I have tried so far unsuccessfully bedtools, samtools, custom scripts and I was wondering if there is a quick way to do it with RSamtools or any other tool in R.
samtools command:
samtools faidx Reference_barcodes.fasta "Reference_barcodes:54-78" | grep -v '^>' | tr -d '\n' && echo " REF" && java -Xmx200g -jar /data/biosoftware/sam4weblogo/jvarkit/dist/sam4weblogo.jar --interval "Reference_barcodes:54-78" -F tabular test_4_seqs_sorted.bam
bedmap --echo --fraction-map 1 <(bam2bed < test_4_seqs_sorted.bam) <(echo -e "Reference_barcodes\t54\t78") > answer.bed
Here is a link to my data which is tiny, only 4 sequences, https://1drv.ms/u/s!ArOzUuixE-mggfskZPX_Y0cpyQH4RA?e=hAa0W3 and this is the desired result that I want to take out
TACGGTTATATTGACAGACCGAGGG
TAATTCGAAACCATAAGGCTCGCAA
TACGGTTATATTGACAGACCGAGGG
TAATTCGAAACCATAAGGCTCGCAA
I am at a desperate point so any serious help and guidance is more than appreciated and I am happy to tip for it if possibly though "Buy me a coffee" or patreon format
What you are trying to do is not trivial, and I don't think you'll find a simple command to do that (but maybe I'm wrong).

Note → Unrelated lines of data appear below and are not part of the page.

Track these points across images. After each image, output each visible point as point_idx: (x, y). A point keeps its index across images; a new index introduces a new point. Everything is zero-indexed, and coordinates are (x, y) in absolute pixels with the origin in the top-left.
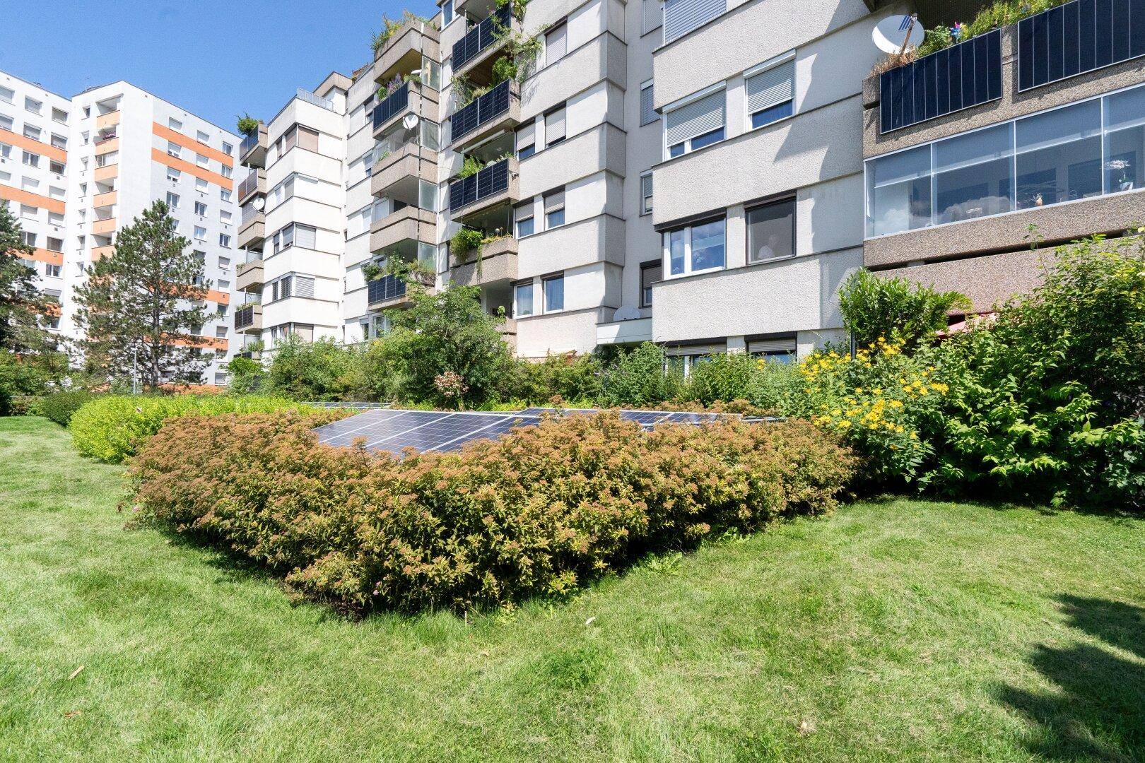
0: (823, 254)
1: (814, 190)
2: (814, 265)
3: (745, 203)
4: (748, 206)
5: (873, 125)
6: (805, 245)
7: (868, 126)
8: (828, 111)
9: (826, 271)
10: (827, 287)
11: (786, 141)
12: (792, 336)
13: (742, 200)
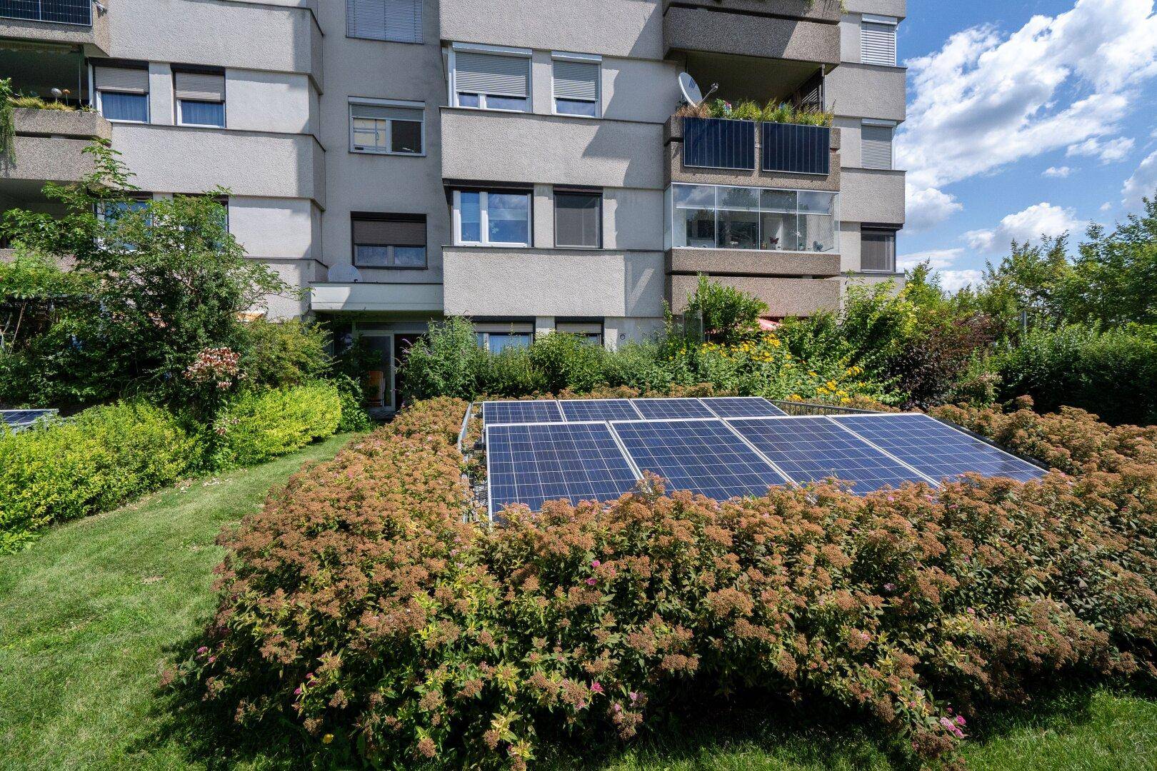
0: (628, 251)
1: (619, 193)
2: (619, 261)
3: (555, 185)
4: (557, 189)
5: (678, 156)
6: (610, 241)
7: (675, 155)
8: (631, 126)
9: (630, 268)
10: (630, 281)
11: (595, 138)
12: (600, 321)
13: (553, 182)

If I had to do that, I would write my own script using some library for parsing bam files. You'll need to consider the alignment start position and the CIGAR string, so you can extract matches within the required range. Sorry this is not really an answer, but more of a general direction. Good luck.